Bisnis mana ya, yang tepat buat saya? Mungkin itu akan menjadi pertanyaan pertama yang Anda ajukan pada diri Anda ketika sudah memulai niat bulat untuk membeli hak waralaba atau BO. Pilihannya tidak hanya pada sector bisnis, tetapi juga pada merek bisnis mana yang tepat buat Anda. 

Jika pertanyaan itu muncul di pikiran Anda, itu adalah hal yang paling alamiah. Kami, di redaksi majalahfranchise.com sering juga menghadapi pertanyaan seperti itu dari mereka yang ingin membeli hak waralaba. Rupanya tidak sederhana untuk menentukan pilihan, meskipun kelihatannya sangat simple. 

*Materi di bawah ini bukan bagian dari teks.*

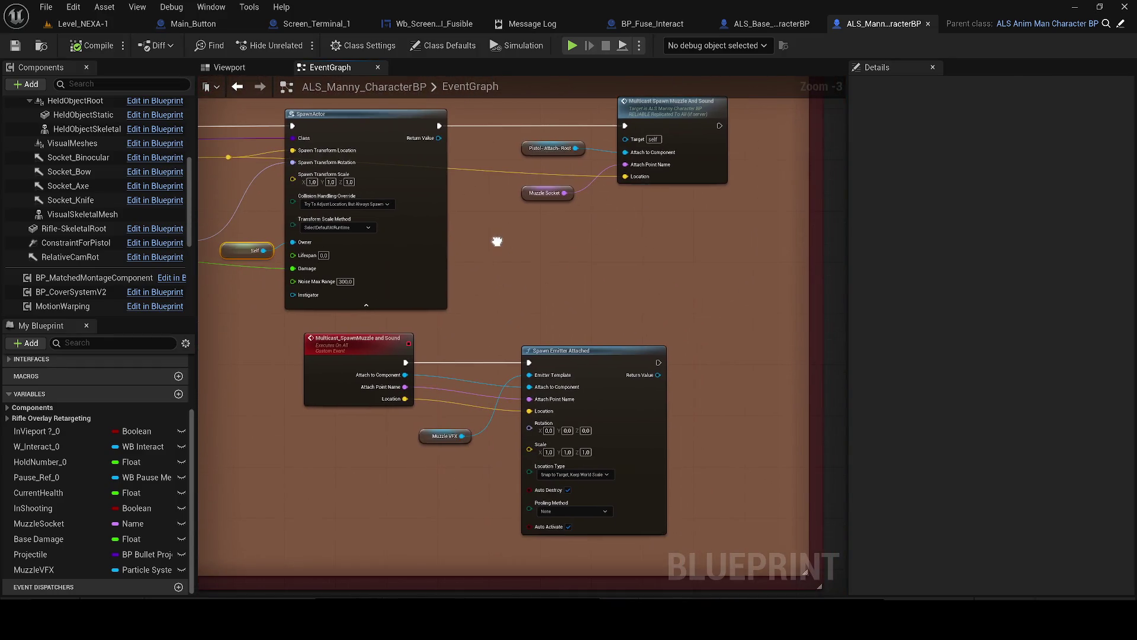
scroll(422, 450, up, 2)
- Inspect the Muzzle VFX variable's current BulletFX particle effect, then close it
click(430, 432)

Apalagi saat ini para peminat bisnis franchise sudah banyak mendapatkan informasi dan eduksi mengenai bisnis ini, sehingga mereka lebih kritis dan selektif. Tidak sedikit juga para calon pembeli hak waralaba yang kebetulan membaca majalahfranchise.com menanyakan perkembangan outlet yang dimiliki franchisee merek tertentu atau fakta tentang support yang diberikan oleh franchisor kepada franchiseenya.  Bahkan mereka ada yang meminta data jika ada case-case tertantu yang bisa membahayakan investasi mereka di bisnis yang ingin mereka bidik. 

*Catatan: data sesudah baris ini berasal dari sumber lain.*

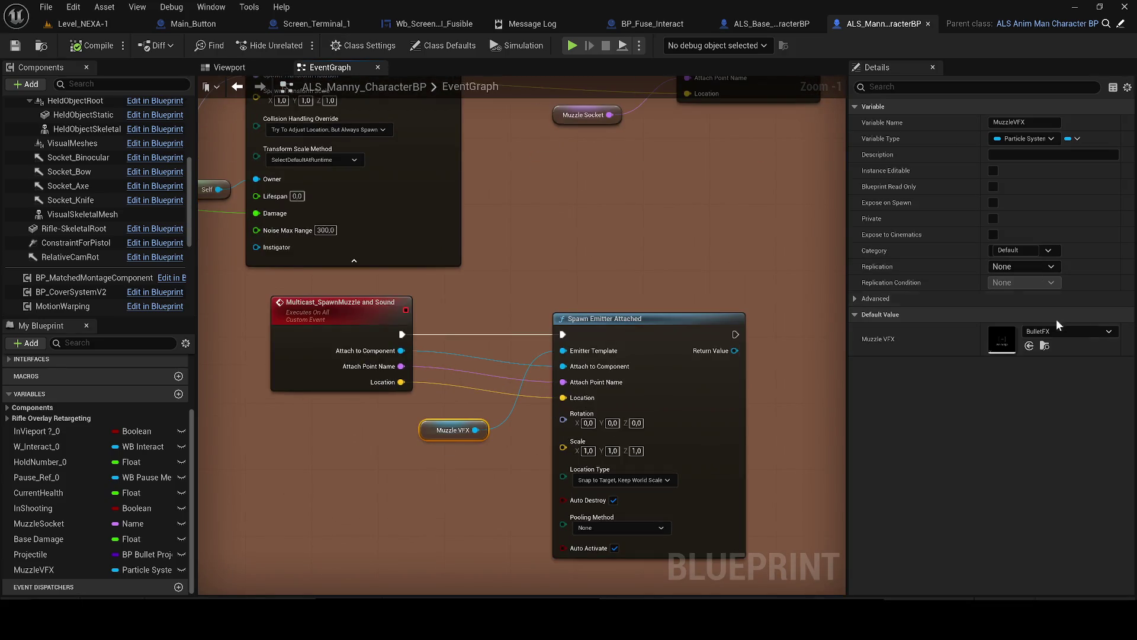
click(1061, 333)
click(1045, 346)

Ini artinya, calon franchisee sudah benar-benar ingin memastikan bahwa pilihannya sudah tepat. Tentu saja, para calon franchisee ini akan memanfatkan semua ruang informasi yang bisa mereka dapatkan. Pengaaman-pengalaman dan informasi terhadulu, misalnya mengenai franchisee yang gagal, membuat mereka harus memastikan bahwa kegagalan itu bukan karena faktor franchisornya.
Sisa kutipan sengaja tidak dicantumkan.